• AUFGABEN
a - Beantworten Sie anhand des Textes zur Gründungsurkunde des Familienwerkes die folgenden Fragen:
(i) Wen ernannte Pater Kentenich zum hauptamtlichen Leiter einer Familienbewegung in Deutschland?
(ii) An welchem Ort und an welchem Datum wurde der Brief verfasst?
(iii) Wo erfolgte die „Lehre“ vom Hausheiligtum?
b - Im Text zur Gründungsurkunde des Familienwerkes heißt es, es sei gut, dass Pater Tick die Pfingsttage wiederum für sich reserviert habe. Erklären Sie in ein bis drei Sätzen, welche Begründung der Text dafür gibt.
c - Führen Sie den Text zur Gründungsurkunde des Familienwerkes im Anschluss an seinen letzten Satz fort.

• VORLIEGENDER TEXT
'''

KR-1 DE 23

23. „Gründungsurkunde des Familienwerkes“ – Hausheiligtum

Nach dem zweiten Weltkrieg und dem Tode von Pater Eise im KZ Dachau (+ 3.9.1942) ernannte Pater Kentenich Pater Johannes Tick zum hauptamtlichen Leiter einer Familienbewegung in Deutschland. An ihn richtete er 1948 diesen Brief, den man später die »Gründungsurkunde des Familienwerkes« nannte. Darin werden die Zielsetzungen des Familienwerkes zusammengefasst, die die Zielsetzungen Gesamtschönstatts auf Ehe und Familie konkret anwenden und festlegen. Eingeschlossen in sie sind die Moralforderungen, wie sie einer Ehemetaphysik entsprechen und von den Päpsten in ihren amtlichen Lehrschreiben umrissen werden.
Das Dokument ist auch dem Themenkreis „Baustelle Heiligtum“ zuzuordnen (siehe Text Nr. 37), das heißt der ganzen Dynamik, wie aus der Einmaligkeit des Gnadenortes „Urheiligtum“ eine Ausweitung, gleichsam eine Vermehrung geschah über die Filialheiligtümer zu den Hausheiligtümern und zum Herzensheiligtum. Dazu wäre hier noch anzumerken, dass P. Kentenich im folgenden Dokument zwar die Anregung gab zum „Ehrenplatz“ im Haus, dass aber die „Lehre“ vom Hausheiligtum, von der Gleichwertigkeit eines Hausheiligtums mit dem Urheiligtum, erst nach längerer Beobachtung in Milwaukee erfolgte (siehe Text 13).

Der folgende Brief aus Santa Maria in Brasilien ist abgedruckt in KENTENICH, Joseph, Das Katholische Eheideal. Eine Textsammlung, zusammengestellt und eingeleitet von Pater Heinrich M. Hug, Schönstatt 1989, 185-187
Santa Maria, den 15. 4. 1948


Caritas Christi urget nos (144)

An Pater Tick fürs Familienwerk

Es ist gut, dass Sie die Pfingsttage wiederum für sich reserviert haben. So entspricht es der Würde und Bedeutung des Werkes, für das Sie als Werkzeug benutzt werden.

'''

• DATEN
'''

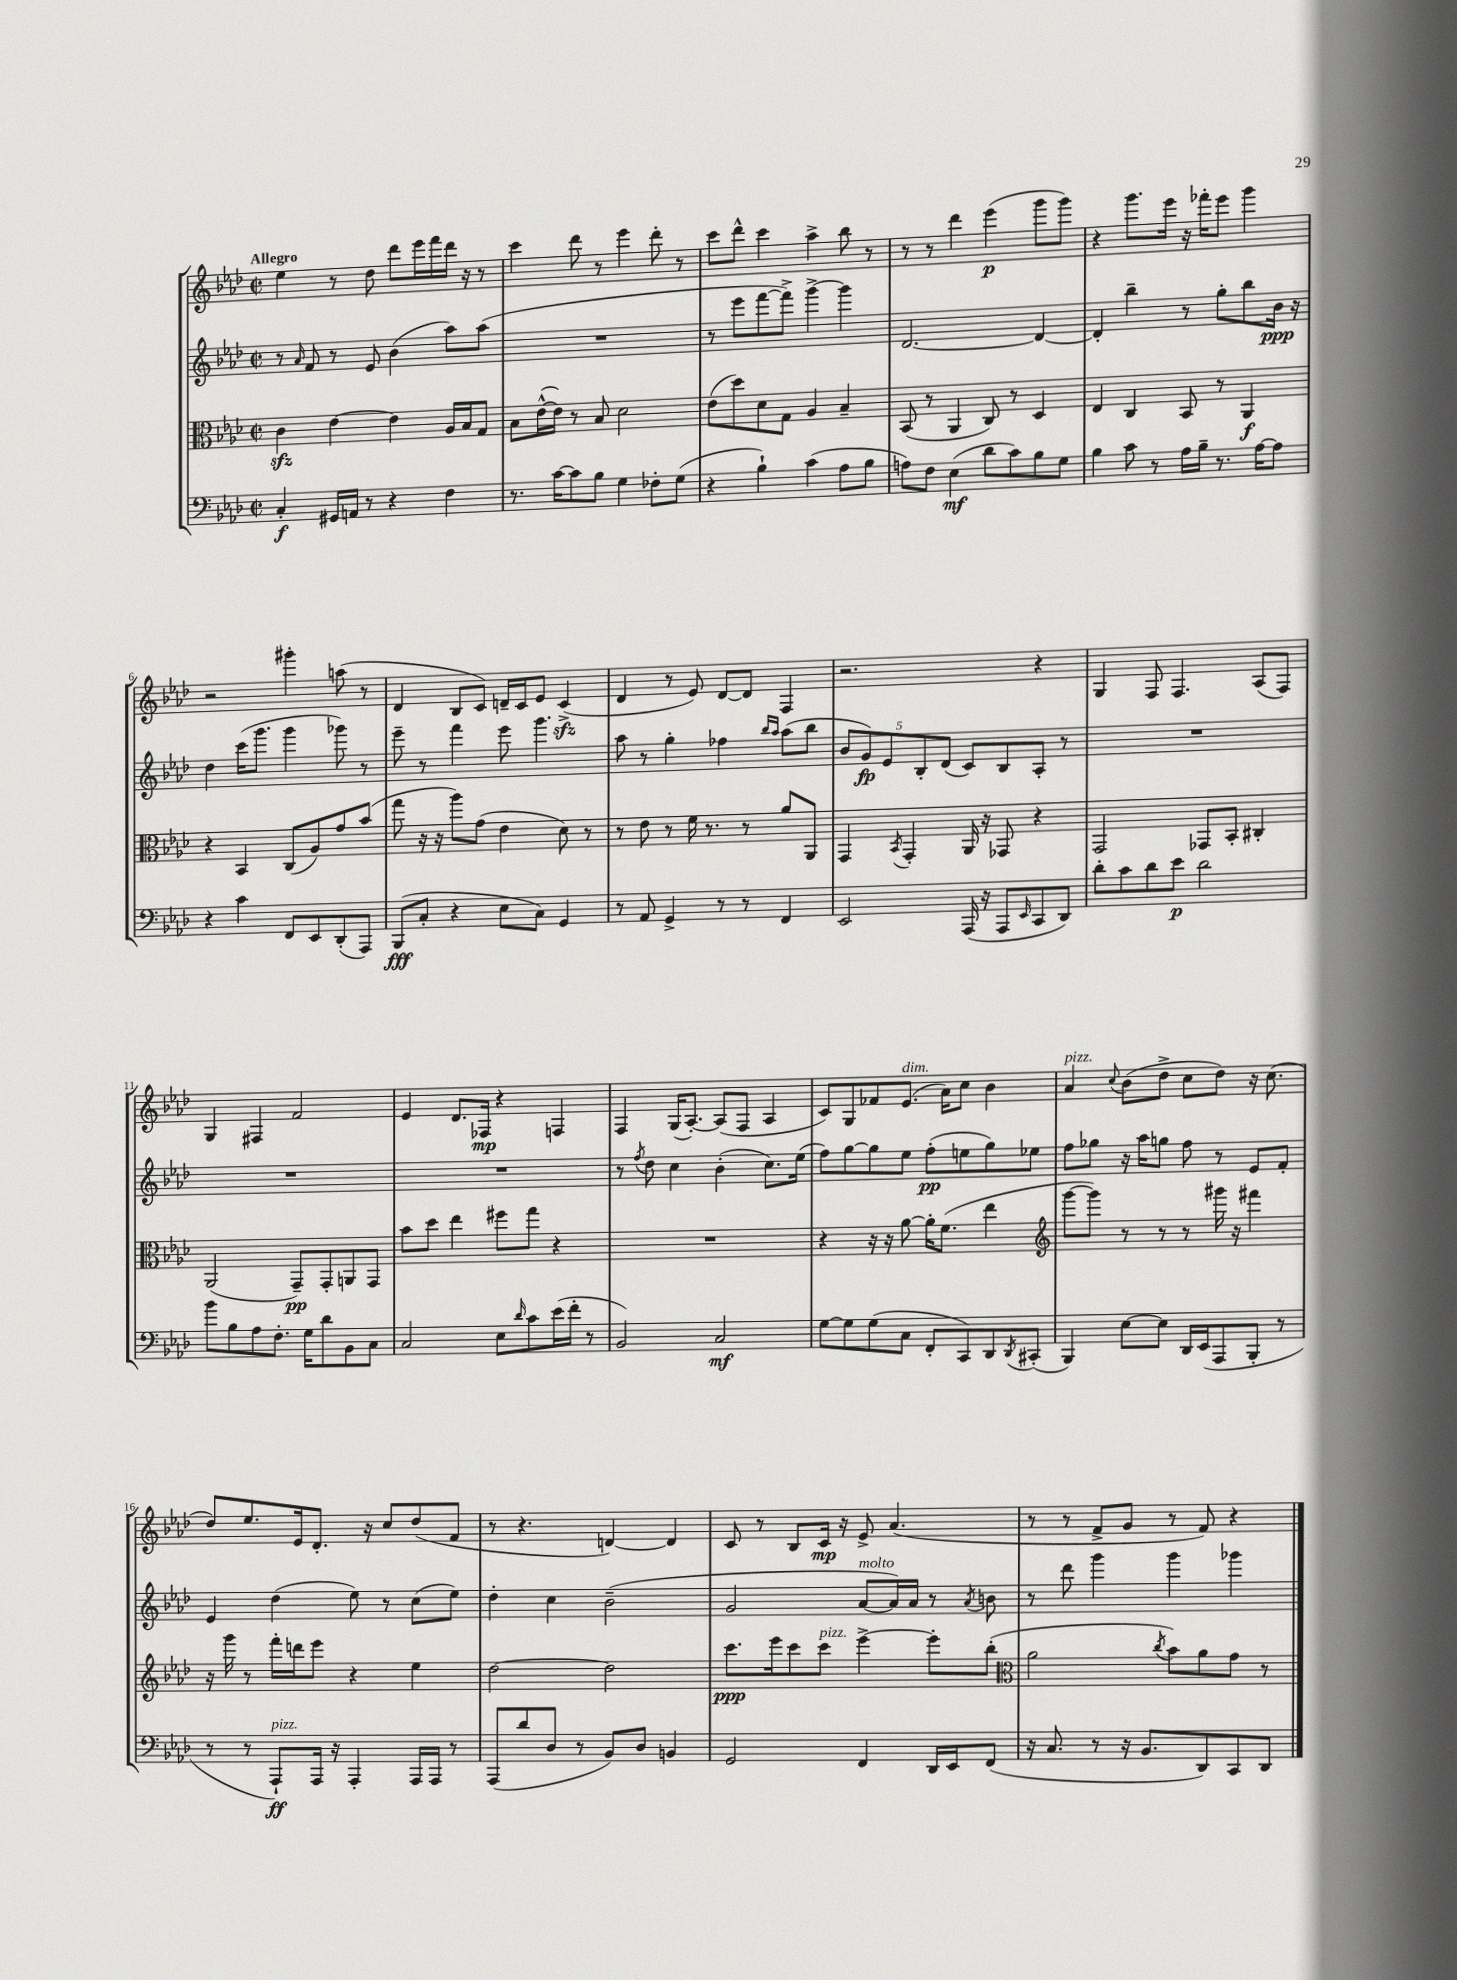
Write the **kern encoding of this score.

'''

• LÖSUNGEN
a -
(i) Pater Johannes Tick
(ii) In Santa Maria in Brasilien, am 15. 4. 1948
(iii) In Milwaukee, nach längerer Beobachtung

b - Nach dem Brief entspricht dies der Würde und Bedeutung des Werkes. Für dieses Werk wird Pater Tick als Werkzeug benutzt.

c -
Ist es schon schwer, als Einzelperson die Gnade über sich herrschen zu lassen, so scheint es fast unmöglich zu sein, eine Familie nach dem Vorbild der Allerheiligsten Dreifaltigkeit oder der Heiligen Familie von Nazareth darzustellen. So war es immer schon. Die heutige Zeit jedoch, die überall auf allseitige Entwurzelung aller Lebensverhältnisse drängt, zeigt ihre verheerenden Wirkungen am stärksten im Heiligtum der Familie. Will die Gottesmutter von Schönstatt aus eine neue menschliche Gesellschaft und einen neuen Menschentyp formen und gestalten, so muss sie notwendigerweise ihre ganze Gnadenmacht auf Schaffung und Vermehrung tragfähiger (Schönstatt)familien konzentrieren. Darum betet unser Schönstatt‑Offizium:

„Dein Heiligtum ist unser Nazareth,
in dem die Christussonne wärmend steht.

Sie formt mit ihrem klaren, hellen Lichte
die heilige Familiengeschichte,
weckt stille, starke Werktagsheiligkeit
in seliger Familieneinigkeit.

Im Nazareth für heimatlose Zeiten
will den Familien Gott Heil bereiten
und gnädig Werktagsheiligkeit verleih’n,
wo Menschen sich dem Schönstattwerke weih’n.

Lass, Mutter, Christus heller in uns scheinen,
in heiliger Gemeinschaft uns vereinen,
zu jedem Opfer jederzeit bereit,
wie’s unsere heilige Sendung uns gebeut.

Die Ehre sei dem Vater froh erwiesen
durch Christus, mit Maria hochgepriesen,
im Heiligen Geiste voller Herrlichkeit
vom Weltall jetzt und alle Ewigkeit. Amen.“

Wer das heutige Leben kennt, wer um die furchtbaren Katastrophen weiß, denen Welt und Kirche entgegengehen, ist tief davon überzeugt, dass die ganze Schönstattfamilie, sowohl als Ganzes, wie auch in ihren Teilen, ihre Aufgabe nicht lösen kann, wenn nicht alle Wasser und Kräfte letzten Endes ein‑ und ausmünden in heiligen Schönstatt‑Familien-Inseln, die sich mehr und mehr miteinander vereinigen zu einem gemeinsamen Familienwerk.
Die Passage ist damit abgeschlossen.